Sobreponiéndose al nerviosismo y a su corazón tembloroso, Lorena le explicó que venían de Florencia con la intención de devolver el anillo a su legítimo propietario. El carismático párroco asintió discretamente con la cabeza y los invitó a su casa para tratar aquel asunto.

—Venís en el tiempo justo —dijo Michel tras escuchar su historia—. Mañana parto hacia Tarascón de Ariège. Tres hombres armados me escoltarán para disuadir a posibles salteadores de cometer violentos pecados. Venid, pues, con nosotros sin miedo, pues cerca de allí se encuentra quien buscáis.

La conversación había fluido naturalmente en una mezcla de la lengua de oc —que Lorena y Mauricio conocían desde niños por su afición a los poetas occitanos— y el idioma toscano, que Michel Blanch conocía.

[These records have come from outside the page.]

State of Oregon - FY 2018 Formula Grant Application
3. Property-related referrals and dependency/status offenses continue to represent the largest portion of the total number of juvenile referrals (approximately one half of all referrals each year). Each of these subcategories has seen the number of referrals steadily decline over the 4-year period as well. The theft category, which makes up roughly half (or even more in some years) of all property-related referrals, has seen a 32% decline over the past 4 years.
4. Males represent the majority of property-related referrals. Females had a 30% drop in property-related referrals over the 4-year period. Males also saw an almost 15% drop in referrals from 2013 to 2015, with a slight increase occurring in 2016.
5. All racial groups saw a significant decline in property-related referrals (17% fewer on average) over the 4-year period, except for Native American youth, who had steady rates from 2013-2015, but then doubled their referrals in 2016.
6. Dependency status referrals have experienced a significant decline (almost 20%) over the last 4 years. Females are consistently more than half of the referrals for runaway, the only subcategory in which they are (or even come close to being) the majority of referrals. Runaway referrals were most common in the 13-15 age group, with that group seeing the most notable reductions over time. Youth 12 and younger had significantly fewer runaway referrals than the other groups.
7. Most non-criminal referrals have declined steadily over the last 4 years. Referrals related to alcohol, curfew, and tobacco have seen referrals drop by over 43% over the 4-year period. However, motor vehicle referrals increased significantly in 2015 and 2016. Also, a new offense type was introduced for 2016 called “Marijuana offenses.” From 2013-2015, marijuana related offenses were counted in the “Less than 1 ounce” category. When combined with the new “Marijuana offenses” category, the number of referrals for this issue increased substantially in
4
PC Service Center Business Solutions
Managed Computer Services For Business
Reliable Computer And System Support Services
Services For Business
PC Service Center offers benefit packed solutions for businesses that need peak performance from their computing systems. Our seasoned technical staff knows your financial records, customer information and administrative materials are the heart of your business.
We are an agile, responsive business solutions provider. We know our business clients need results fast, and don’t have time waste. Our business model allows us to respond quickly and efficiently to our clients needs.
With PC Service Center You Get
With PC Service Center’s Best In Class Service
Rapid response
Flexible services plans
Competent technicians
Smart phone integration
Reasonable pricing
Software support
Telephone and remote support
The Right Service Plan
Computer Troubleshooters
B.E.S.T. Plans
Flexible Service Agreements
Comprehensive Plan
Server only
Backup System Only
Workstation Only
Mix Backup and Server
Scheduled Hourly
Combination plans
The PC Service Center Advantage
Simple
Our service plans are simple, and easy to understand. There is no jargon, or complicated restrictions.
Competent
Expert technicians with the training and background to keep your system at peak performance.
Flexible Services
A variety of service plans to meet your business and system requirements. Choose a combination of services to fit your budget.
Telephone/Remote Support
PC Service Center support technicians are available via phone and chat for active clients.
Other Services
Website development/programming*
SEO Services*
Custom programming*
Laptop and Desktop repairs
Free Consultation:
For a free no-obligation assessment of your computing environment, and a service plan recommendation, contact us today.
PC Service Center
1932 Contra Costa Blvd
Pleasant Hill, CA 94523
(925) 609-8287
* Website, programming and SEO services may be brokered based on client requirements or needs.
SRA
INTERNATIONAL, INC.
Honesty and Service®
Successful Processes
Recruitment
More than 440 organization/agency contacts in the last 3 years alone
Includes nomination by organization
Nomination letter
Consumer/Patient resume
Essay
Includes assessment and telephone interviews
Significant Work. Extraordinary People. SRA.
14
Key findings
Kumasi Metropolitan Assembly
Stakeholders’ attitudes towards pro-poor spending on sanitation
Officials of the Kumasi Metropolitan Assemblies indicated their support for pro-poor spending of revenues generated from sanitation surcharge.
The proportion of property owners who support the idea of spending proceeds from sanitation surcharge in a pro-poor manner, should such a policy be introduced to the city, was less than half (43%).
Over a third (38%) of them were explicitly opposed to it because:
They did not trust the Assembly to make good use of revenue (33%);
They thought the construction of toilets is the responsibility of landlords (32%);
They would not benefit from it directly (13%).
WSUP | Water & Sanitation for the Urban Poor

Sin embargo, el diálogo quedó trabado cuando quisieron saber algo más sobre la historia de la esmeralda y el derecho que asistía a quien debía recibir de sus manos tan preciada joya.

—No es el momento adecuado para hablar de ello —se excusó Michel—. Como sabiamente nos recuerda el Eclesiastés: «Hay tiempo de nacer y tiempo de morir; tiempo de construir y demoler; tiempo de tejer y de rasgar; tiempo de hablar y tiempo de callar».

Lorena, insatisfecha con una contestación tan poética como esquiva, había intentado averiguar algo concreto; ya que estaban dispuestos a entregarle una joya de valor incalculable.

—Como os he dicho, todo tiene su momento y, cada cosa, su tiempo bajo el sol. Hoy no es el día ni el lugar adecuado, pero dentro de pocas jornadas vuestras inquietudes encontrarán respuestas. Y si éstas no os satisfacen, nadie os obligará a darme la esmeralda.

La insistencia suele obtener frutos, pero Lorena no consiguió que Michel Blanch añadiera luz sobre aquella cuestión. Aparentemente, aquel hombre no parecía alterado por que fueran a devolver una joya tan extraordinaria, ya que ni siquiera les había pedido que se la mostrasen. Simplemente les había creído con la misma tranquilidad con la que uno recibe noticias intrascendentes de parientes lejanos. La aparente indiferencia de Michel hizo sospechar a Lorena. ¿Y si estuviera interesado en hacerse con el anillo y meramente interpretara un papel con la finalidad de alcanzar su propósito? ¿Y si no existía prueba alguna sobre la propiedad del anillo? ¿Qué pensar entonces de un viaje escoltados por hombres de la confianza de Michel Blanch? ¿No serían acaso corderos conducidos por lobos hacia su perdición? Porque en caso de no querer entregar la esmeralda voluntariamente, no podrían impedir que se la arrebatasen y les dieran muerte en cualquier camino solitario, si ése fuera su propósito.

Lorena resolvió compartir sus dudas con Mauricio, aunque su intuición le decía que podía confiar en aquel párroco, a quien debía nada menos que su vida.